Johann Sebastian BACH (1685 - 1750) / Leopold STOKOWSKI (1882 - 1977)
Transcriptions - Volume 2 (1929 - 1950)
Overture (Suite) No. 2 in B minor, BWV 1067 [25.48]
Herz und Mund und Tat und Leben, BWV 147: Chorale: Jesus bleibet meine Freude (Jesu, Joy of Man's Desiring) [3:38]
Was mir behagt, BWV 208, "Hunt Cantata": Aria: Sheep may safely graze [5:36]
Christmas Oratorio, BWV 248, Part II: Sinfonia, "Hirtenmusik" (Shepherds' Music) [8:15]
Violin Partita No. 3 in E major, BWV 1006: 1 Preludio [3:40]
Overture (Suite) No. 3 in D major, BWV 1068: 2 Air, "Air on a G String" [6:13]
Fantasia and Fugue in G minor, BWV 542: 2 Fugue [6:24]
Mein Jesu! was vor Seelenweh, BWV 487 [4:39]
St John Passion, BWV 245, Part II: Aria: Es ist vollbracht! [9:11]
Christ lag in Todesbanden, BWV 4: Chorale: Jesus Christus Gottes Sohn [4:02]
All-American Youth Orchestra Leopold Stokowski (Preludio in E), Julius Baker (flute), Leopold Stokowski Symphony Orchestra, Leopold Stokowski (Suite No.2), Leopold Stokowski Symphony Orchestra, Leopold Stokowski (Jesu, Joy of Man's Desiring, Sheep may safely graze), Philadelphia Orchestra, Leopold Stokowski (Air on a G String, Es ist vollbracht!, Fantasia and Fugue, Jesus Christus Gottes Sohn, Mein Jesu! was vor Seelenweh and Shepherds' Music)
rec. 30 April and 1 May 1929, Academy of Music, Philadelphia (Shepherds’ Music), 7 April 1934, Trinity Church Studio No. 2, Camden, New Jersey, USA (Fantasia and Fugue), 15 January 1936, Academy of Music, Philadelphia, USA (Air on a G String), 28 November 1936, Academy of Music, Philadelphia, USA (Mein Jesu! was vor Seelenweh), 5 April 1937, Academy of Music, Philadelphia, USA (Jesus Christus Gottes Sohn), 8 December 1940, Academy of Music, Philadelphia, USA (Es ist vollbracht!), 8 August 1950, Manhattan Center, New York City, USA (Jesu Joy and Sheep may safely graze), 12-14 September 1950 Manhattan Center, New York City, USA (Suite No.2) ADD
NAXOS 8.112019 [77:26]

I love the Stokowski transcriptions, and not just the Bach works he worked on, but the Mussorgsky, Debussy, Shostakovich, Rachmaninov and so many more. It is the Bach transcriptions which are perhaps the best known. This is for two reasons. First, there are more Bach transcriptions than arrangements of other composers. Second, the Stokowski version of the Toccata and Fugue in D minor is know to almost everyone, from the film Fantasia, where it is used to accompany a series of flashes of light, in a very early example of “wow, man, chill out and look at this” kind of psychedelia.

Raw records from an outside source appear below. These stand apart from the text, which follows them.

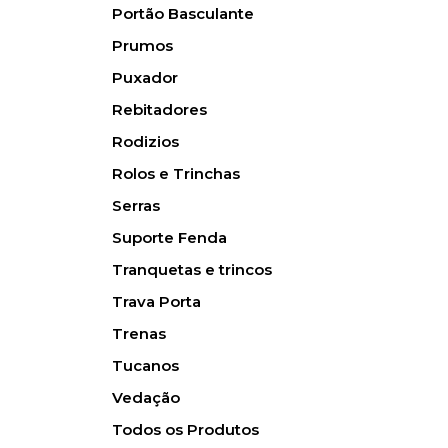
Portão Basculante
Prumos
Puxador
Rebitadores
Rodizios
Rolos e Trinchas
Serras
Suporte Fenda
Tranquetas e trincos
Trava Porta
Trenas
Tucanos
Vedação
Todos os Produtos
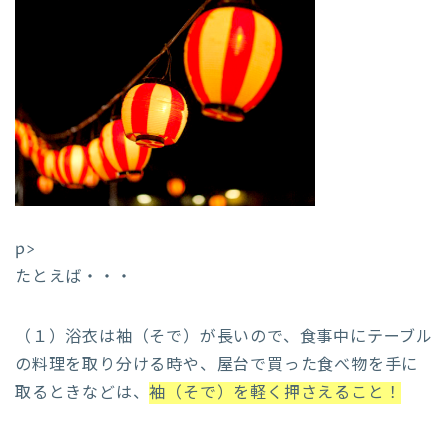
p>
たとえば・・・
（１）浴衣は袖（そで）が長いので、食事中にテーブル
の料理を取り分ける時や、屋台で買った食べ物を手に
取るときなどは、
袖（そで）を軽く押さえること！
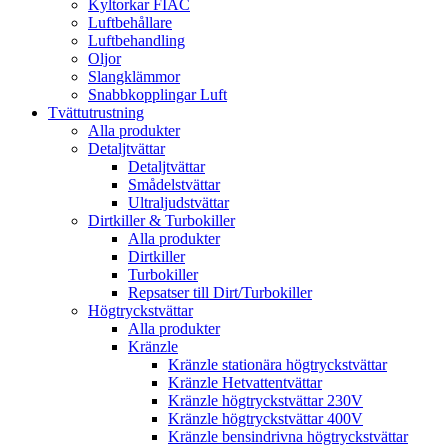
Kyltorkar FIAC
Luftbehållare
Luftbehandling
Oljor
Slangklämmor
Snabbkopplingar Luft
Tvättutrustning
Alla produkter
Detaljtvättar
Detaljtvättar
Smådelstvättar
Ultraljudstvättar
Dirtkiller & Turbokiller
Alla produkter
Dirtkiller
Turbokiller
Repsatser till Dirt/Turbokiller
Högtryckstvättar
Alla produkter
Kränzle
Kränzle stationära högtryckstvättar
Kränzle Hetvattentvättar
Kränzle högtryckstvättar 230V
Kränzle högtryckstvättar 400V
Kränzle bensindrivna högtryckstvättar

This disk contains many old favourites and one real discovery. The find is the complete recording of the 2nd Suite for flute and strings. Stokowski has been very restrained here, for his arrangement, such as it, simply inflates the string section and varies the dynamic rather more than one would have expected in the original. I particularly enjoyed Sheep may safely graze, despite some grotesque rallentandi, for it contains exquisite oboe and flute playing. The Preludio from the 3rd Violin Partita is particularly scintillating, the famous Air on the G string is far too richly scored and is totally enjoyable, whilst the Fugue, from the Fantasia and Fugue in G minor, is very well done.

This is a most welcome and timely reminder, if one were really needed, of just what a wizard Stokowski was when it came to directing his own transcriptions. The recent Serebrier CD of transcriptions (Naxos 8.557883) was very good but no-one but Stokowski had that very special magic which shines through every bar of his music-making and makes his recordings so elemental.

If I have one complaint it is that the transfers are so good that there is no surface noise from any of the discs used for this re-issue and some of the bloom at the very top of the frequency range is missing. Thus the sound is a little cramped and the recordings don’t sparkle quite as much as they should. This is always a problem when too much of the background is removed. It affects the bloom of the sound, and also, to my ears at least, the sound on the 2nd Suite becomes tiresome because it is so clear and free from anything apart from the music. These recordings need a little of the background noise because, oddly enough, those old surfaces, of 78s and early LPs, are an integral part of the sound of these sound transcriptions. It’s different if you’re making a new recording. But I still have to recommend this disk for it is essential listening. They don’t make them like Stokowski any more!